▸ **Exercise directions**: The full set of entries is to be printed exactly, with pictures excluded.

Page-level text extractions:
------------------------------------

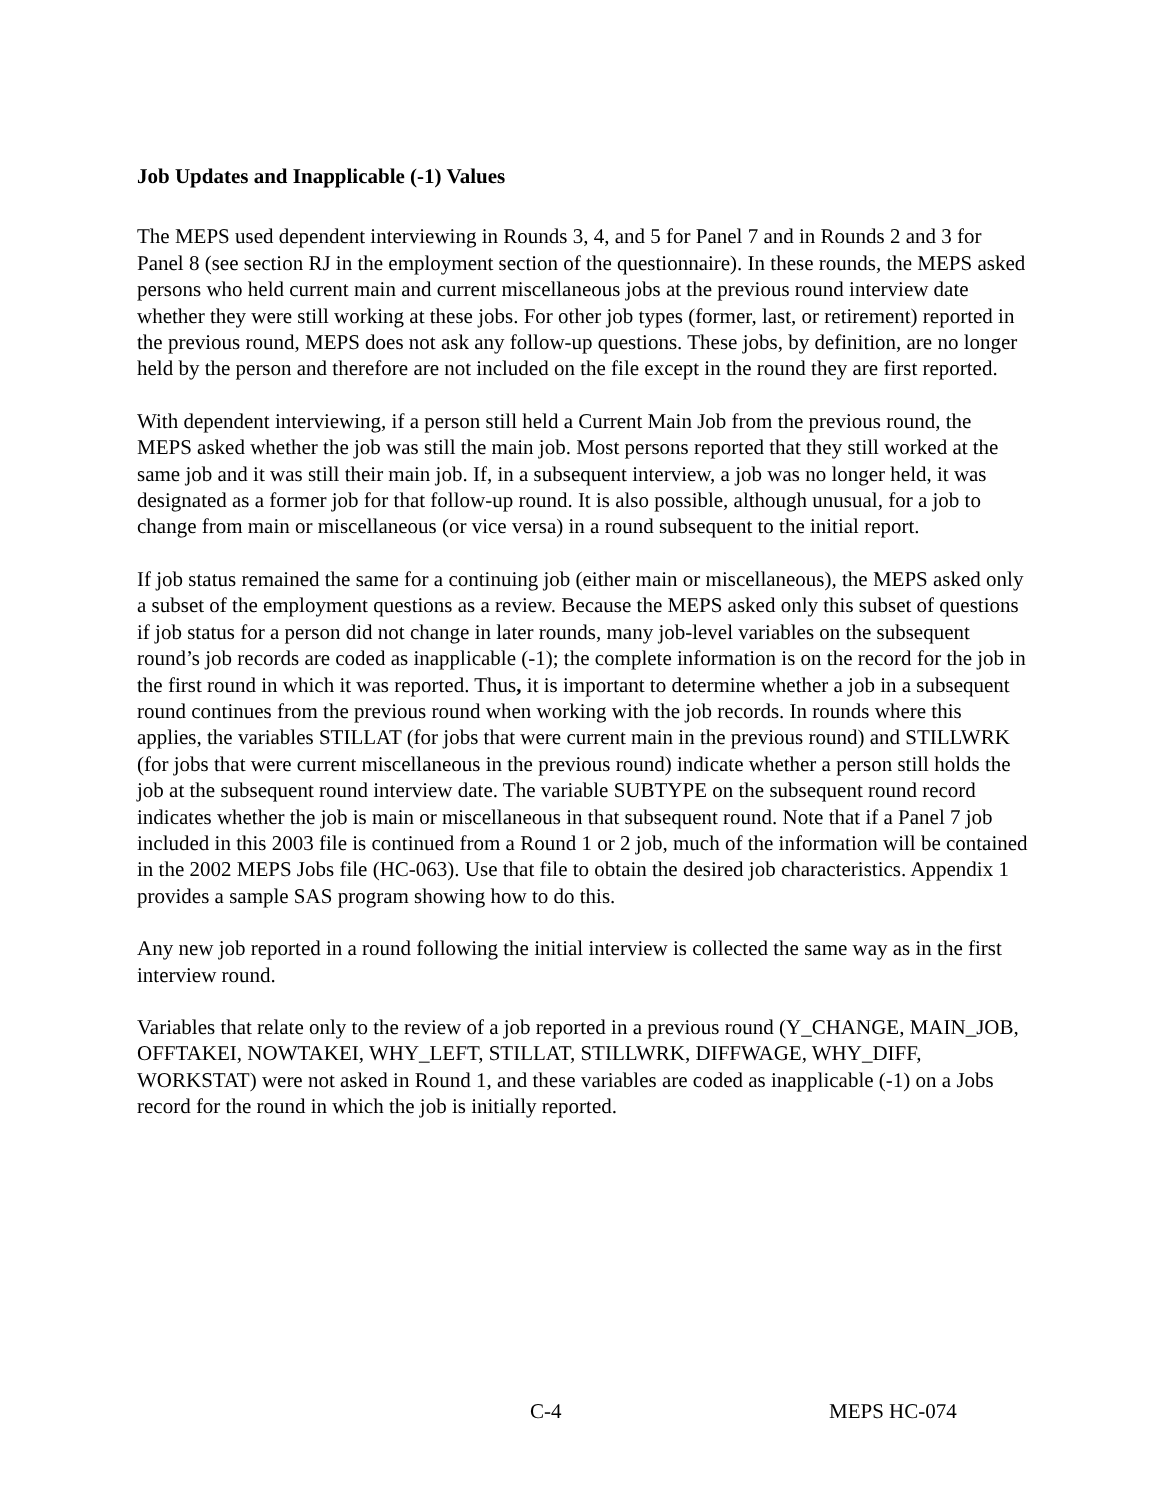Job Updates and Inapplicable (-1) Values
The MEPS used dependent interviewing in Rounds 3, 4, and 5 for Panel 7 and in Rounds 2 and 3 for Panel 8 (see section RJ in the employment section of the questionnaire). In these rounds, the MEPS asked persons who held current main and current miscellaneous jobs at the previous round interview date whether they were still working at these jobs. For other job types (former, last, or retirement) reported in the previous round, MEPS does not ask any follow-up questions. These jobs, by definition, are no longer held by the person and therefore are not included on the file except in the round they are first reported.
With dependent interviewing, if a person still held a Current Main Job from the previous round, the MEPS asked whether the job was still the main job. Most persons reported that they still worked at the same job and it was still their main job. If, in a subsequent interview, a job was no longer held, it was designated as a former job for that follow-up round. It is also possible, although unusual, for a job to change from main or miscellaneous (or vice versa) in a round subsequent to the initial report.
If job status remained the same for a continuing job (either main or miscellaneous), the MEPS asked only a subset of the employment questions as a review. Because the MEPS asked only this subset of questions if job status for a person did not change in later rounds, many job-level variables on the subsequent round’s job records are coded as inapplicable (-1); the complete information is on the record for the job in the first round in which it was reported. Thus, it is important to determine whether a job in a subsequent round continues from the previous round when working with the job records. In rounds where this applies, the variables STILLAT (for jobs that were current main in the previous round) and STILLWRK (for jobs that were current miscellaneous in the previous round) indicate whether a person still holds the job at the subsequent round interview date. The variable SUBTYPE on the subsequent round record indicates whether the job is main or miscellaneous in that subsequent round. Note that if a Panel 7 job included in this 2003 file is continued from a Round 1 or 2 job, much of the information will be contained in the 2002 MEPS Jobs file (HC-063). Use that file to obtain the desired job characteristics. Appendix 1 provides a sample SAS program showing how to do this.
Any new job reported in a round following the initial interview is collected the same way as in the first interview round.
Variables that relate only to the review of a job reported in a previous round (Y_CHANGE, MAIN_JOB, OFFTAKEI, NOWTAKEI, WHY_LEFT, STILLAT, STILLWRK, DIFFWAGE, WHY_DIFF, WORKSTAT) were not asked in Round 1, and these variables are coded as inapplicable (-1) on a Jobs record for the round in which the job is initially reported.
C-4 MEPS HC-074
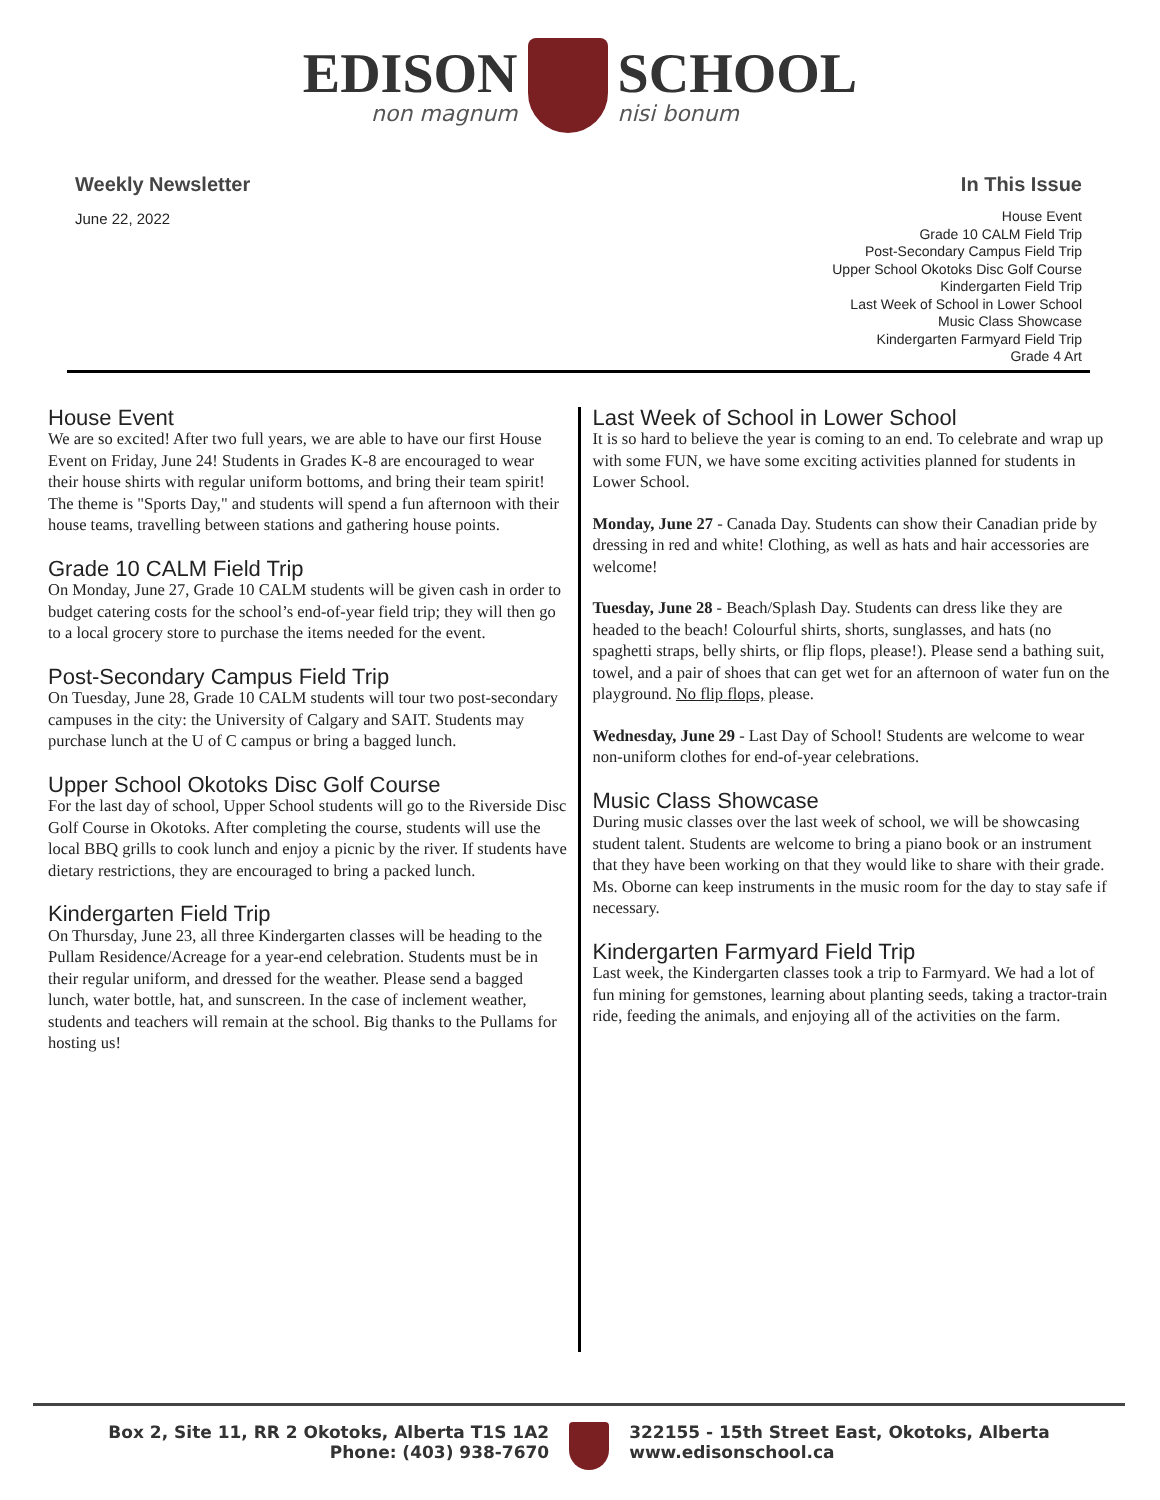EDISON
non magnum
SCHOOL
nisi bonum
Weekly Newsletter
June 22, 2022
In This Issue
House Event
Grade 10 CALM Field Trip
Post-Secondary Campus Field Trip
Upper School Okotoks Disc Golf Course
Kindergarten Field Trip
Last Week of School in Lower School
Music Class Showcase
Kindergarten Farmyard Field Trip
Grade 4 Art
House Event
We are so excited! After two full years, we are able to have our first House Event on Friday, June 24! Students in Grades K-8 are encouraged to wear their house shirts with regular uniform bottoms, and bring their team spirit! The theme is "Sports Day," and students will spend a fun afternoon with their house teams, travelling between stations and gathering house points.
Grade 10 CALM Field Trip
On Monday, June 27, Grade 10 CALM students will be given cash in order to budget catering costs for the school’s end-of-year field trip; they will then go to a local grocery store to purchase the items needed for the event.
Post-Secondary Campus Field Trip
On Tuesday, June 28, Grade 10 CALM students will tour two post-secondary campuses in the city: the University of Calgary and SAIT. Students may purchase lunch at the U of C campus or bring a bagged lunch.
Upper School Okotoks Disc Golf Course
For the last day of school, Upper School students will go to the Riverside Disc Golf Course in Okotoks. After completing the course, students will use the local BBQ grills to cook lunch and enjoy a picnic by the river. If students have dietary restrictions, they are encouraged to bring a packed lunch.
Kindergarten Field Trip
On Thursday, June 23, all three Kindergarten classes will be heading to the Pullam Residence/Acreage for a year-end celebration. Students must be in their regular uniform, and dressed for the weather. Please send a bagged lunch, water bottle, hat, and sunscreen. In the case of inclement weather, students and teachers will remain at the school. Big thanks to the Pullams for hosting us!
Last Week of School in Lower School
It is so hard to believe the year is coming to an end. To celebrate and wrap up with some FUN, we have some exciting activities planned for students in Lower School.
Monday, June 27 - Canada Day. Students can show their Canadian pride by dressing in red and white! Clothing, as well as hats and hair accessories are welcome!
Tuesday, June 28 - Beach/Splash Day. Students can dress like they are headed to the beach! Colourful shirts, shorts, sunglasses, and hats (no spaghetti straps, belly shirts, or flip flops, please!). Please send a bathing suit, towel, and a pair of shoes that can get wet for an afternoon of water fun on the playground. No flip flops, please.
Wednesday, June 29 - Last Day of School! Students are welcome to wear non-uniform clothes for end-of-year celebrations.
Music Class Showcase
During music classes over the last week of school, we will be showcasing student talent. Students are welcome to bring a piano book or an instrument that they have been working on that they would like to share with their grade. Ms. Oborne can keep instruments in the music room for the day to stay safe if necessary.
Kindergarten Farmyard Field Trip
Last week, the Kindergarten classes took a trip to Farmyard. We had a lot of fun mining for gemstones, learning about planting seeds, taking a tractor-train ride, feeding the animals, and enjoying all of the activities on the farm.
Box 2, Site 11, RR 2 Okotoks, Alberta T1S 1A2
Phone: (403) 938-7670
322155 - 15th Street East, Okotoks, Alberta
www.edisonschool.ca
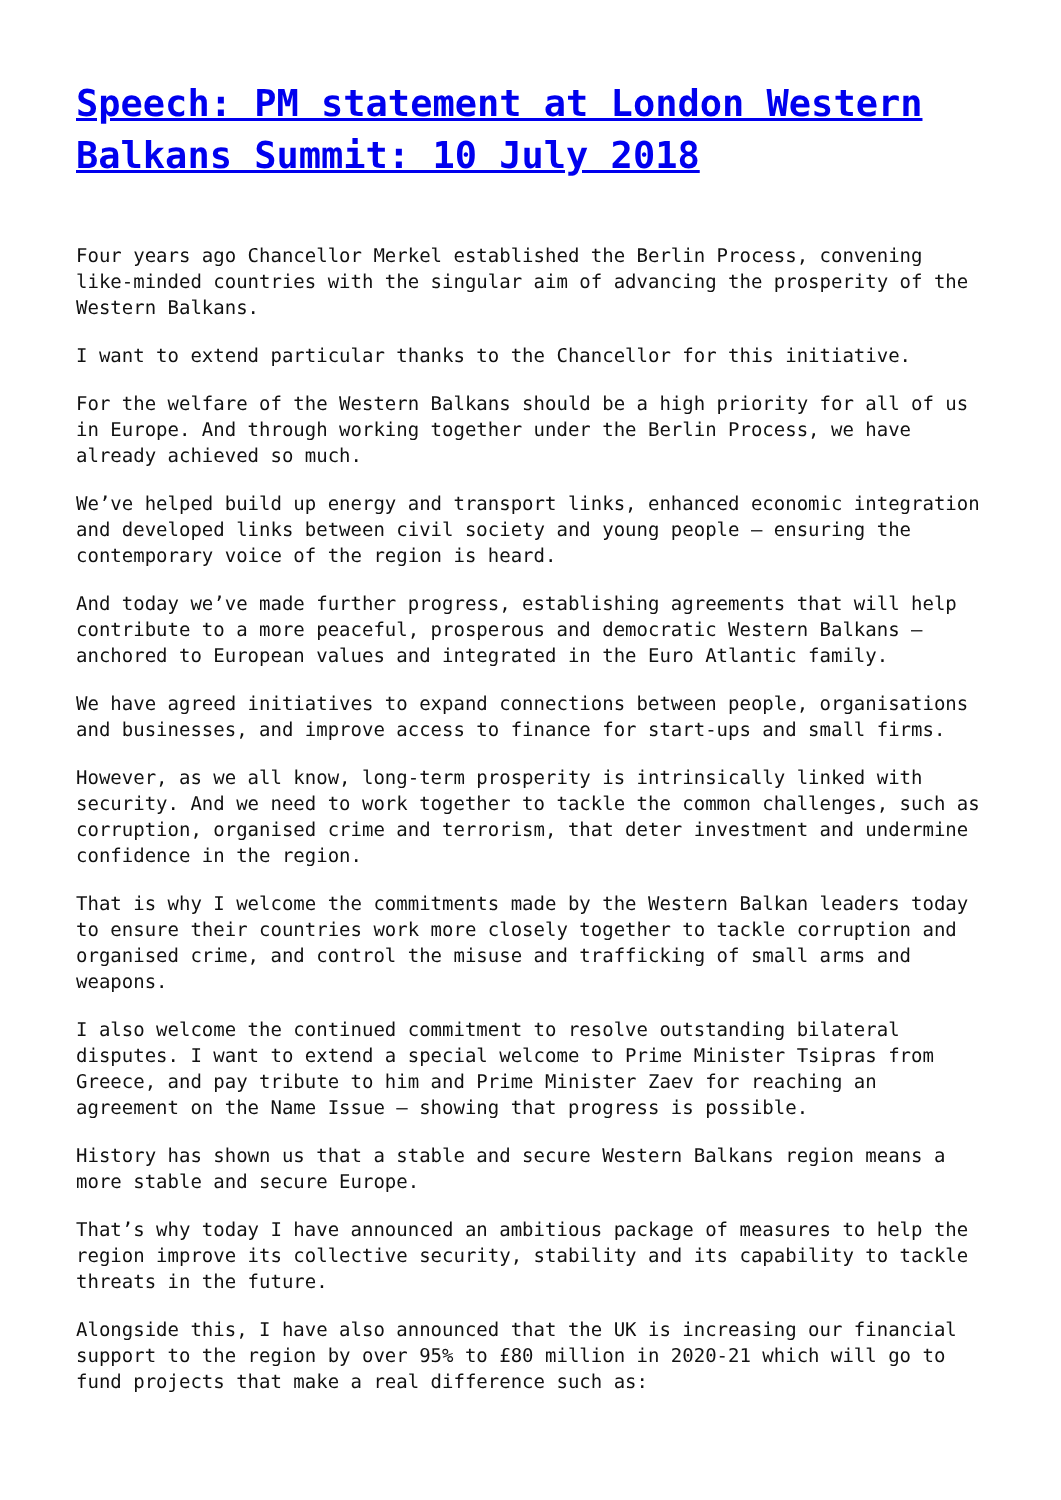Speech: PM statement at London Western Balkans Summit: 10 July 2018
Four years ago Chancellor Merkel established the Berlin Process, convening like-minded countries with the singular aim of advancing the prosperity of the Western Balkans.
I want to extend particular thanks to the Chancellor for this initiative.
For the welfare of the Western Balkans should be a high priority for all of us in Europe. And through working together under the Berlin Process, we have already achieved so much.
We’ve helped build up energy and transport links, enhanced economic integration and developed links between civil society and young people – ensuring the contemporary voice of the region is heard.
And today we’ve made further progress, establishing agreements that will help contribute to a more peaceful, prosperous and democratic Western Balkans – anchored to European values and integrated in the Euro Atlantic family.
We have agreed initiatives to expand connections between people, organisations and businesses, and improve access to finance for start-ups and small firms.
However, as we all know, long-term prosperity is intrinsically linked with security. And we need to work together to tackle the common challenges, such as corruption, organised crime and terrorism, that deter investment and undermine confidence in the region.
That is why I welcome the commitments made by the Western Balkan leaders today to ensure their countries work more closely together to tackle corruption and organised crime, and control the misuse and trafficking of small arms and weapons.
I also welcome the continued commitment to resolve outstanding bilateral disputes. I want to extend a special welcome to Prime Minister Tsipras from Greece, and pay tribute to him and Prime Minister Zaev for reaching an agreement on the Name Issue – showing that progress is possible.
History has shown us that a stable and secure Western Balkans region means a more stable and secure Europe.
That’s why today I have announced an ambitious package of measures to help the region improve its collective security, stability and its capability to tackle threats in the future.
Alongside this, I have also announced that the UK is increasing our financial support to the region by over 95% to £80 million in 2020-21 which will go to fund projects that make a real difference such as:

------------------------------------

▸ **Exercise answer**:
Job Updates and Inapplicable (-1) Values
The MEPS used dependent interviewing in Rounds 3, 4, and 5 for Panel 7 and in Rounds 2 and 3 for Panel 8 (see section RJ in the employment section of the questionnaire). In these rounds, the MEPS asked persons who held current main and current miscellaneous jobs at the previous round interview date whether they were still working at these jobs. For other job types (former, last, or retirement) reported in the previous round, MEPS does not ask any follow-up questions. These jobs, by definition, are no longer held by the person and therefore are not included on the file except in the round they are first reported.
With dependent interviewing, if a person still held a Current Main Job from the previous round, the MEPS asked whether the job was still the main job. Most persons reported that they still worked at the same job and it was still their main job. If, in a subsequent interview, a job was no longer held, it was designated as a former job for that follow-up round. It is also possible, although unusual, for a job to change from main or miscellaneous (or vice versa) in a round subsequent to the initial report.
If job status remained the same for a continuing job (either main or miscellaneous), the MEPS asked only a subset of the employment questions as a review. Because the MEPS asked only this subset of questions if job status for a person did not change in later rounds, many job-level variables on the subsequent round’s job records are coded as inapplicable (-1); the complete information is on the record for the job in the first round in which it was reported. Thus, it is important to determine whether a job in a subsequent round continues from the previous round when working with the job records. In rounds where this applies, the variables STILLAT (for jobs that were current main in the previous round) and STILLWRK (for jobs that were current miscellaneous in the previous round) indicate whether a person still holds the job at the subsequent round interview date. The variable SUBTYPE on the subsequent round record indicates whether the job is main or miscellaneous in that subsequent round. Note that if a Panel 7 job included in this 2003 file is continued from a Round 1 or 2 job, much of the information will be contained in the 2002 MEPS Jobs file (HC-063). Use that file to obtain the desired job characteristics. Appendix 1 provides a sample SAS program showing how to do this.
Any new job reported in a round following the initial interview is collected the same way as in the first interview round.
Variables that relate only to the review of a job reported in a previous round (Y_CHANGE, MAIN_JOB, OFFTAKEI, NOWTAKEI, WHY_LEFT, STILLAT, STILLWRK, DIFFWAGE, WHY_DIFF, WORKSTAT) were not asked in Round 1, and these variables are coded as inapplicable (-1) on a Jobs record for the round in which the job is initially reported.
C-4 MEPS HC-074
EDISON
non magnum
SCHOOL
nisi bonum
Weekly Newsletter
June 22, 2022
In This Issue
House Event
Grade 10 CALM Field Trip
Post-Secondary Campus Field Trip
Upper School Okotoks Disc Golf Course
Kindergarten Field Trip
Last Week of School in Lower School
Music Class Showcase
Kindergarten Farmyard Field Trip
Grade 4 Art
House Event
We are so excited! After two full years, we are able to have our first House Event on Friday, June 24! Students in Grades K-8 are encouraged to wear their house shirts with regular uniform bottoms, and bring their team spirit! The theme is "Sports Day," and students will spend a fun afternoon with their house teams, travelling between stations and gathering house points.
Grade 10 CALM Field Trip
On Monday, June 27, Grade 10 CALM students will be given cash in order to budget catering costs for the school’s end-of-year field trip; they will then go to a local grocery store to purchase the items needed for the event.
Post-Secondary Campus Field Trip
On Tuesday, June 28, Grade 10 CALM students will tour two post-secondary campuses in the city: the University of Calgary and SAIT. Students may purchase lunch at the U of C campus or bring a bagged lunch.
Upper School Okotoks Disc Golf Course
For the last day of school, Upper School students will go to the Riverside Disc Golf Course in Okotoks. After completing the course, students will use the local BBQ grills to cook lunch and enjoy a picnic by the river. If students have dietary restrictions, they are encouraged to bring a packed lunch.
Kindergarten Field Trip
On Thursday, June 23, all three Kindergarten classes will be heading to the Pullam Residence/Acreage for a year-end celebration. Students must be in their regular uniform, and dressed for the weather. Please send a bagged lunch, water bottle, hat, and sunscreen. In the case of inclement weather, students and teachers will remain at the school. Big thanks to the Pullams for hosting us!
Last Week of School in Lower School
It is so hard to believe the year is coming to an end. To celebrate and wrap up with some FUN, we have some exciting activities planned for students in Lower School.
Monday, June 27 - Canada Day. Students can show their Canadian pride by dressing in red and white! Clothing, as well as hats and hair accessories are welcome!
Tuesday, June 28 - Beach/Splash Day. Students can dress like they are headed to the beach! Colourful shirts, shorts, sunglasses, and hats (no spaghetti straps, belly shirts, or flip flops, please!). Please send a bathing suit, towel, and a pair of shoes that can get wet for an afternoon of water fun on the playground. No flip flops, please.
Wednesday, June 29 - Last Day of School! Students are welcome to wear non-uniform clothes for end-of-year celebrations.
Music Class Showcase
During music classes over the last week of school, we will be showcasing student talent. Students are welcome to bring a piano book or an instrument that they have been working on that they would like to share with their grade. Ms. Oborne can keep instruments in the music room for the day to stay safe if necessary.
Kindergarten Farmyard Field Trip
Last week, the Kindergarten classes took a trip to Farmyard. We had a lot of fun mining for gemstones, learning about planting seeds, taking a tractor-train ride, feeding the animals, and enjoying all of the activities on the farm.
Box 2, Site 11, RR 2 Okotoks, Alberta T1S 1A2
Phone: (403) 938-7670
322155 - 15th Street East, Okotoks, Alberta
www.edisonschool.ca
Speech: PM statement at London Western Balkans Summit: 10 July 2018
Four years ago Chancellor Merkel established the Berlin Process, convening like-minded countries with the singular aim of advancing the prosperity of the Western Balkans.
I want to extend particular thanks to the Chancellor for this initiative.
For the welfare of the Western Balkans should be a high priority for all of us in Europe. And through working together under the Berlin Process, we have already achieved so much.
We’ve helped build up energy and transport links, enhanced economic integration and developed links between civil society and young people – ensuring the contemporary voice of the region is heard.
And today we’ve made further progress, establishing agreements that will help contribute to a more peaceful, prosperous and democratic Western Balkans – anchored to European values and integrated in the Euro Atlantic family.
We have agreed initiatives to expand connections between people, organisations and businesses, and improve access to finance for start-ups and small firms.
However, as we all know, long-term prosperity is intrinsically linked with security. And we need to work together to tackle the common challenges, such as corruption, organised crime and terrorism, that deter investment and undermine confidence in the region.
That is why I welcome the commitments made by the Western Balkan leaders today to ensure their countries work more closely together to tackle corruption and organised crime, and control the misuse and trafficking of small arms and weapons.
I also welcome the continued commitment to resolve outstanding bilateral disputes. I want to extend a special welcome to Prime Minister Tsipras from Greece, and pay tribute to him and Prime Minister Zaev for reaching an agreement on the Name Issue – showing that progress is possible.
History has shown us that a stable and secure Western Balkans region means a more stable and secure Europe.
That’s why today I have announced an ambitious package of measures to help the region improve its collective security, stability and its capability to tackle threats in the future.
Alongside this, I have also announced that the UK is increasing our financial support to the region by over 95% to £80 million in 2020-21 which will go to fund projects that make a real difference such as:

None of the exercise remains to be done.